The conventional loading dose, followed by a weekly maintenance schedule of cetuximab has been used in all of the clinical trials leading to its approval. This schedule can be inconvenient for patients though, as it requires weekly infusion room visits. There is an ongoing trial to study cetuximab dosing on an every-other-week schedule.102 If this proves to be feasible and efficacious, it may support future research to validate the every-other-week schedule as therapeutically equivalent to the conventional weekly schedule.

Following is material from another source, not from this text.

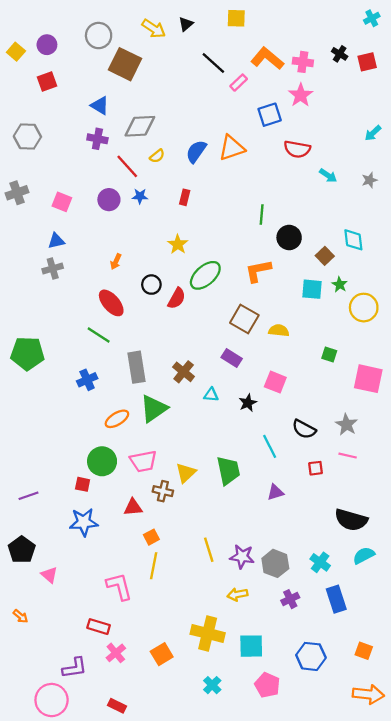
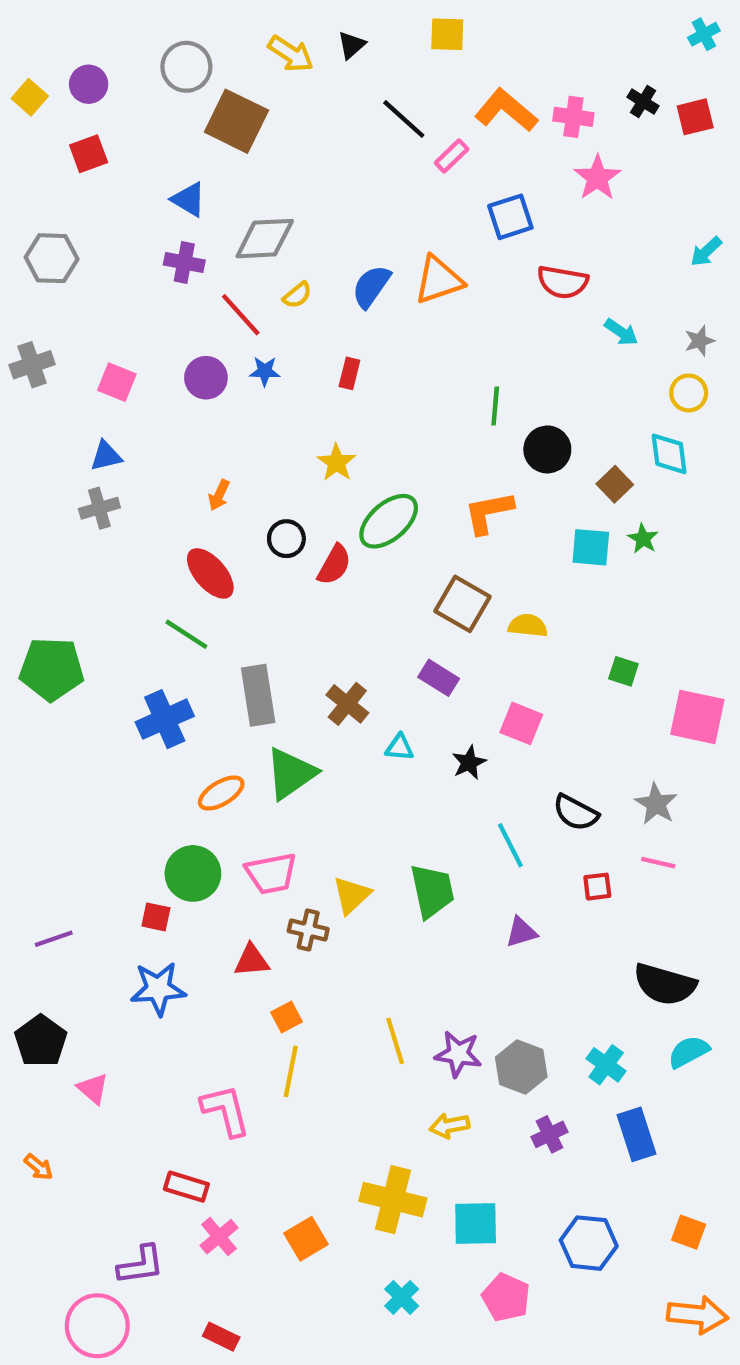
pink star: (301, 95) -> (597, 178), moved
yellow circle: (364, 308) -> (689, 393), moved, size x0.7
blue cross: (87, 380) -> (165, 719), size x1.4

Finally, HNSCC that is related to the human papillomavirus (HPV) is emerging as a different disease compared to the traditional smoking- and alcohol-related HNSCC. HPV-associated HNSCC has been shown to have a generally favorable prognosis, and these tumors tend to be chemotherapy and radiotherapy sensitive.6 In a small study utilizing induction therapy for locally advanced HNSCC, tumors that were HPV, p16+ had an increased response to platinum and 5-FU.103 Biomarker analysis of the patient samples also indicated that HPV status and EGFR expression by immunohistochemistry were inversely related, with HPV+, low EGFR expressor having the best response to treatment and prognosis.104 Patients in this study did not receive cetuximab as part of their induction regimen, and therefore it is not known how the favorable prognosis group would respond to EGFR inhibition. Given the data, although from a small series, that HPV+ tumors have lower EGFR expression, one important question is whether cetuximab will improve the outcome of HPV+ disease in combination with chemotherapy. An even more provocative idea is whether cetuximab could be used in place of cytotoxic therapy. Analysis of specimens from existing studies will likely provide more insight into the biology of HPV+ HNSCC. In the future, trials will probably study these two subtypes of HNSCC separately, and in that context it will be useful to determine how effective cetuximab is for the treatment of HPV+, p16+ HNSCC.105

Table 1
Phase II studies of cetuximab in disease progressing on prior therapy
Table 2
Studies of cetuximab in the first-line setting for recurrent/metastatic disease



RBC is a member of the BMS/ImClone Speakers’ Bureau. MT and RM declare no conflicts of interest.